On the receivers' play so far: "We're young. With the loss of Adrian Arrington, we have guys we're trying to get ready to play who are freshmen or guys who didn't play a year ago. Doug Dutch did some good things the first couple games. He can run, and I think he'll factor in here as we go forward. Like I've always said about experience … you know the rest of it."

On Matt Gutierrez' play: "I like the fact that we got him some experience. I think he did some good things, I think he's made some mistakes. I think he'll learn from the experience."

On whether the visiting team has a say in starting time: "I haven't read the contract. I just read the paper that says show up at six o'clock, so that's what we do. Should they be? That's not for me to determine."

On Gabe Watson not starting: "I'm not going to say a lot about it. It's not an easy thing … it's a difficult thing for everybody. But you have to start with the fact that it's a competitive situation. That's what the game is really about.

"Absolutely [it's hard for me], because any time a guy is in a position that there are great expectations, and for whatever reason - sometimes it's an injury, sometimes it's something else. Those are tough for everybody. It is what it is. I'm not going to talk about some issues on a team. The player-coach relationship is one of them."

On whether he expects Mike Hart to play Saturday: "I hope."

On Matt Lentz: "The reason he dressed was to see in warm-ups. He could go out and run, loosen up and sometimes a guy can do that and feel much better. Twenty-four hours, 48 hours, it's amazing the progress some of these injuries you can make with them. But there was never any intention to play him."

On the running back situation: "Max Martin got a lot of good work, Jerome Jackson has had a very good fall. The key for us at that position is to have a guy that will protect the quarterback and secure the football. We have been relatively careless with the ball. We didn't have any issues Saturday, but we have to take care of the ball and protect the quarterback. If we can't do that, we're going to really struggle offensively.

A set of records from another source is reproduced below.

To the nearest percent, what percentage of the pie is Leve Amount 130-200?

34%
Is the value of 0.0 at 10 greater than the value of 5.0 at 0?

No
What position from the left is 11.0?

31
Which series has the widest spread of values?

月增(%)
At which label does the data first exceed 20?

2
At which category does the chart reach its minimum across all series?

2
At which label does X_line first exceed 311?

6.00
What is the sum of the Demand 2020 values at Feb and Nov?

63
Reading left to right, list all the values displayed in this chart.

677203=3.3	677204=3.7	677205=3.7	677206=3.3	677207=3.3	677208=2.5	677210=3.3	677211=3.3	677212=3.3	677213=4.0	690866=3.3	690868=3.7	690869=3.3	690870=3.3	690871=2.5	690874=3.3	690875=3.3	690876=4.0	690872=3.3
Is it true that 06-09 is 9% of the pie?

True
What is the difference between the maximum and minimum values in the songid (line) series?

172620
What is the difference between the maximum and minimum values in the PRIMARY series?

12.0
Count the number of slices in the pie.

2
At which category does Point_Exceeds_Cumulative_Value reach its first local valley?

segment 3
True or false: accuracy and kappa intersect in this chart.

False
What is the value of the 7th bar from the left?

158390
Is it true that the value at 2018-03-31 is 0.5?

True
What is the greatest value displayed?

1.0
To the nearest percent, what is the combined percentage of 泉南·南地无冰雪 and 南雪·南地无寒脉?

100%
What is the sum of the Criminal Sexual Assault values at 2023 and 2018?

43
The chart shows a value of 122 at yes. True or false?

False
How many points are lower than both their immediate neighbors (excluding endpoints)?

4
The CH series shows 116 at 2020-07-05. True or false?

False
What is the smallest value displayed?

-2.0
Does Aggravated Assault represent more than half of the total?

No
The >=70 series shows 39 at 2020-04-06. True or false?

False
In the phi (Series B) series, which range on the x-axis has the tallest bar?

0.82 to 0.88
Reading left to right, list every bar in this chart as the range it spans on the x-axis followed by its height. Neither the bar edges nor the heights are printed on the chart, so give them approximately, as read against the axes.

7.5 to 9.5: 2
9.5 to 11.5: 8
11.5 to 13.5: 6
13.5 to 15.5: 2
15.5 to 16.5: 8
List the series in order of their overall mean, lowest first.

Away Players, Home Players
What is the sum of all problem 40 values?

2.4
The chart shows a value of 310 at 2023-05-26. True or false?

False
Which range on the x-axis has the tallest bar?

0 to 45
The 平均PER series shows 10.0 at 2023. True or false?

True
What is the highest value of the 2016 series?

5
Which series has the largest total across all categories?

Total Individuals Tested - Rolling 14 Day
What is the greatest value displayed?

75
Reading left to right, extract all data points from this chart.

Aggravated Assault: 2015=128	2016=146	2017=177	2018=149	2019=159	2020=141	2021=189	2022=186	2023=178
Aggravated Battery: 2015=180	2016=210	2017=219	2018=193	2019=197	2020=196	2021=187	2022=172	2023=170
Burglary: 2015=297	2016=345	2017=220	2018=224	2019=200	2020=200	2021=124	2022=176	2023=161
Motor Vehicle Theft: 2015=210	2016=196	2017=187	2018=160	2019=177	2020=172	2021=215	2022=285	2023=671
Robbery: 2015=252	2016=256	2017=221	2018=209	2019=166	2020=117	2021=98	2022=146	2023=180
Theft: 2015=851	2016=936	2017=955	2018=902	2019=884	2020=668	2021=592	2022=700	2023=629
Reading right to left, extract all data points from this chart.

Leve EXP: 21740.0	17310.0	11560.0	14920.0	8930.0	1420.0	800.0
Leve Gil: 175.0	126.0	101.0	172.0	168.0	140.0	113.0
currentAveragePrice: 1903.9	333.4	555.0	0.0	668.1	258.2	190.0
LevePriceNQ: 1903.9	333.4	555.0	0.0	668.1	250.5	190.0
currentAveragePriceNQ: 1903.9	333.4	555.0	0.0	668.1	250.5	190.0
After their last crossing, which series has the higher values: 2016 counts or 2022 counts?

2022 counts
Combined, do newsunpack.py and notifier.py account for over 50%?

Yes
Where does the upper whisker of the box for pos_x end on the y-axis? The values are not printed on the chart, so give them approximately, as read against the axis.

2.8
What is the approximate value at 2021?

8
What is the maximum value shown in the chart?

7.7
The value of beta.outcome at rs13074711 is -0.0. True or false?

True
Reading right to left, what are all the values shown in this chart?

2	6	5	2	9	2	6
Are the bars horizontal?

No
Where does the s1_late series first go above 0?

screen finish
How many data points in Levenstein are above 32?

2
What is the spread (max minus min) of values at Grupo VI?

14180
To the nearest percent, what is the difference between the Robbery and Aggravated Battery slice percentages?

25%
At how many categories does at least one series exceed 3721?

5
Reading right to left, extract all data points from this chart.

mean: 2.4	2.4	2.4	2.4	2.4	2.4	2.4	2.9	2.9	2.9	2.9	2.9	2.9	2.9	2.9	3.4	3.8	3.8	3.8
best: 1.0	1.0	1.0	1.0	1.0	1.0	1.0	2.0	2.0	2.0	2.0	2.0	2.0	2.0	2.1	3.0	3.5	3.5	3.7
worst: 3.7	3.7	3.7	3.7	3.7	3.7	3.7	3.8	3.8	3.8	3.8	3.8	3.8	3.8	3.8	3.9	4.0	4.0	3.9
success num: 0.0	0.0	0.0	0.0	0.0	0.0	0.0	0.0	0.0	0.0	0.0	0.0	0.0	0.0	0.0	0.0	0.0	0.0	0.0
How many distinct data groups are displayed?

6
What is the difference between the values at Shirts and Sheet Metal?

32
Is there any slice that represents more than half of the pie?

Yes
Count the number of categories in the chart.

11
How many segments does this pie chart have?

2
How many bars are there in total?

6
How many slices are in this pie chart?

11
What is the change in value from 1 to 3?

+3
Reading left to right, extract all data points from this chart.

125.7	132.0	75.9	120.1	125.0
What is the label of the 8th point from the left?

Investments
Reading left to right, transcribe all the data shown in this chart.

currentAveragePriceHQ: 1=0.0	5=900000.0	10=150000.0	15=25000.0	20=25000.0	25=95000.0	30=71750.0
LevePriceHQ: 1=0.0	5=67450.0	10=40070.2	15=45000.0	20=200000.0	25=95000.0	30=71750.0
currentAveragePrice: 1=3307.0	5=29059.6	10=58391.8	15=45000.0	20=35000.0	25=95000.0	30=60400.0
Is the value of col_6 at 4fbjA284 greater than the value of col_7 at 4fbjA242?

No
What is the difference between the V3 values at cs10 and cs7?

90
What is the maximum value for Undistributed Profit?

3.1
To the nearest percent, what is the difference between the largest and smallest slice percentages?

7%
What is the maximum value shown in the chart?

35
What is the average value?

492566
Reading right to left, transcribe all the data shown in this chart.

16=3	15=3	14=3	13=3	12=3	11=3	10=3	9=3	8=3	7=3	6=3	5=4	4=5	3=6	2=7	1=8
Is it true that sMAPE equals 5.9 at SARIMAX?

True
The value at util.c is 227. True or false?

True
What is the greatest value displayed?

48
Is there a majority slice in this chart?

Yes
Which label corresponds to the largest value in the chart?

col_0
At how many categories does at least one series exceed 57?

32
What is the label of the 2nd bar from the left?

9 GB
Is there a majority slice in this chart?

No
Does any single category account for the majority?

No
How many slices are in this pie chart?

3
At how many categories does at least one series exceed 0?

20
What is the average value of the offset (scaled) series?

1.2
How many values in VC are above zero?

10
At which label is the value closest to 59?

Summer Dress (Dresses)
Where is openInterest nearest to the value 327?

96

"What we're trying to do is have some balance, get the ball to people who can do something with it. You can't just line up and run the tailback off tackle. It's a little bit different world than that, and Wisconsin is going to put more than the law allows at the line of scrimmage. I'm trying to get that rule changed that you can't put nine guys up there, but that's what they like to do.

"Until the rule changes, we have to throw the ball. We'd like to just run every down."